The biggest takeaway I got from this article was how important it is to take the community and what is important to the community into account. In this community, it is important to them that their children have a connection to the land and that they realize the cultural and historical significance of the river in their community. While a river trip may not apply to every community I teach in, there will always be something that is important to the community and that is something I should incorporate into my classroom in a big way. I also believe that a connection to the environment is important to the children of all places. It is also important to allow the community members to help educate their children. As an educator, I hope to remember this and bring in guest speakers, and go on field trips and just have a classroom that is open to the community. Intergenerational communication is so very important and as an educator I hope to be able to facilitate that for my students.

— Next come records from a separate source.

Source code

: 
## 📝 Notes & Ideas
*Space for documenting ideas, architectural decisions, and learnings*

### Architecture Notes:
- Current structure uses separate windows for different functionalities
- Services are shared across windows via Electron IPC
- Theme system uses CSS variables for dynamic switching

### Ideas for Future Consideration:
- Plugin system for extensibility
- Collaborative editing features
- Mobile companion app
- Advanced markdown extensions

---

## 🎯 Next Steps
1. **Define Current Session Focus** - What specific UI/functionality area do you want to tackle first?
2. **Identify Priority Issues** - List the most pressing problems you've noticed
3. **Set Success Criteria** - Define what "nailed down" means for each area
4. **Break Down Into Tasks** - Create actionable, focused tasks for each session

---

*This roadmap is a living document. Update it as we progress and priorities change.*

How is Curriculum developed?

Before Reading

I’m a bit embarrassed that I do not know with one hundred percent certainty how school curriculum is developed. You think someone who plans to be a teacher would have more knowledge about the legislature that will govern her career. And yet the answer I am going giving for the question “how do you think that school curricula are developed?” is going to be a complete guess. I would like to venture a guess that creating curriculum is a time consuming, and a lot of work. It must require the consultation of many people and groups such as the government, school boards and teachers. I believe that the government is very influential in the development of curricula as educating our future leaders is a political act. I had a high school teacher tell me once that the first thing a dictator will do once in power is get rid of all the current teachers and replace them with people who follow their political agenda. I’m not sure how accurate this statement actually is, but it makes sense to me. Educators have a lot of power on our youth.In Canada, luckily, they are not so drastic as getting rid of all the teachers with each new leadership. However, I would imagine that they would redesign what is being taught to our youth so that it matches their political agendas. I would also like to believe that curriculum is developed with the consultation of teachers in the field as that would make sense. These are the people who know how to work with curriculum and whose jobs  will be affected the most by these documents.

 

After Reading
This week’s article surprised me. It did not surprise me to find out how political building curriculum is. It did surprise me how many people have an influence on the curriculum. There were groups that this article listed that I never would have considered as having any influence. These included textbook companies, members of the community and church, businesses. I think having many different people and groups involved in the curriculum creating process is a good thing because the deciding what our children are going to learn  is very important. The more differing worldviews and philosophies that inform curriculum the better off our you will be.